Average flux tallies in MCNP refer to the average number of particles (such as neutrons, photons, or electrons) passing through a specific region or surface over a given period of time. This tally is used to calculate the average flux of particles in a particular area, providing important information for radiation shielding and dose calculations.

2. How are average flux tallies calculated in MCNP?

MCNP uses a Monte Carlo method to simulate the transport of particles through a system. For average flux tallies, the program tracks the number of particles that pass through a specific region or surface and calculates the average based on the number of particles and the time interval specified by the user.

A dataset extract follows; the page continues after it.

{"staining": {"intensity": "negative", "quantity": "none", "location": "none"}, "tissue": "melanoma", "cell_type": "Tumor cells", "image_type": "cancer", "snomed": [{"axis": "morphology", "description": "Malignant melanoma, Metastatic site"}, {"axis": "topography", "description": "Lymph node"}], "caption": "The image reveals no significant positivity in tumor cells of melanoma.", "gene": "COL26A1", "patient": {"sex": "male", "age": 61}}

3. What are the units of average flux tallies in MCNP?

The units of average flux tallies in MCNP depend on the type of particle being tracked. For example, the units for neutron flux may be neutrons per square centimeter per second, while the units for photon flux may be photons per square centimeter per second. It is important to specify the correct units when setting up a tally in MCNP.

4. How are average flux tallies used in radiation transport calculations?

Average flux tallies provide important information about the intensity and distribution of radiation in a system. This data is used to calculate the dose received by different materials and to design effective shielding. Average flux tallies can also be used to verify the accuracy of a simulation by comparing the results to experimental data.

5. Can average flux tallies be used to track multiple types of particles at once?

Yes, MCNP allows for the tracking of multiple types of particles in a single simulation. This means that average flux tallies can be used to track the average flux of different particles simultaneously, providing a more comprehensive understanding of the radiation environment in a system.